## PROVIDED RECORDS
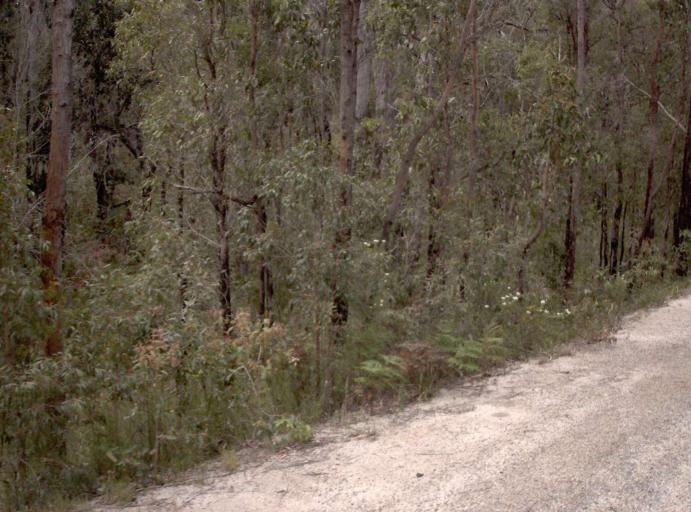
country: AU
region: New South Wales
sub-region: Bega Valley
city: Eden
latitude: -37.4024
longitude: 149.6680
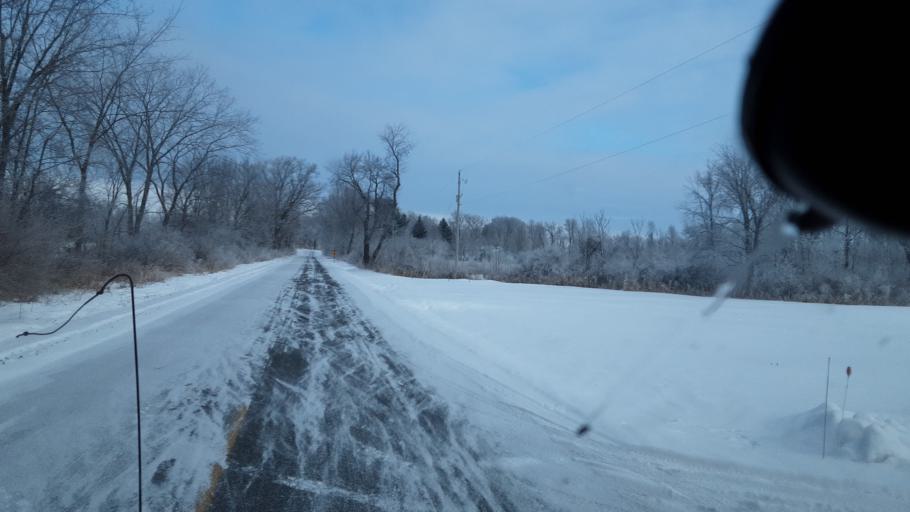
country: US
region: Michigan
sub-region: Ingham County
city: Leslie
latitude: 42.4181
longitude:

## PROBLEM DETAILS
Rewrite the listing with "city" switched to "town" wherever it appears, changing nothing else. Omit the pictures.

## REPLY TO THE TASK
country: AU
region: New South Wales
sub-region: Bega Valley
town: Eden
latitude: -37.4024
longitude: 149.6680
country: US
region: Michigan
sub-region: Ingham County
town: Leslie
latitude: 42.4181
longitude:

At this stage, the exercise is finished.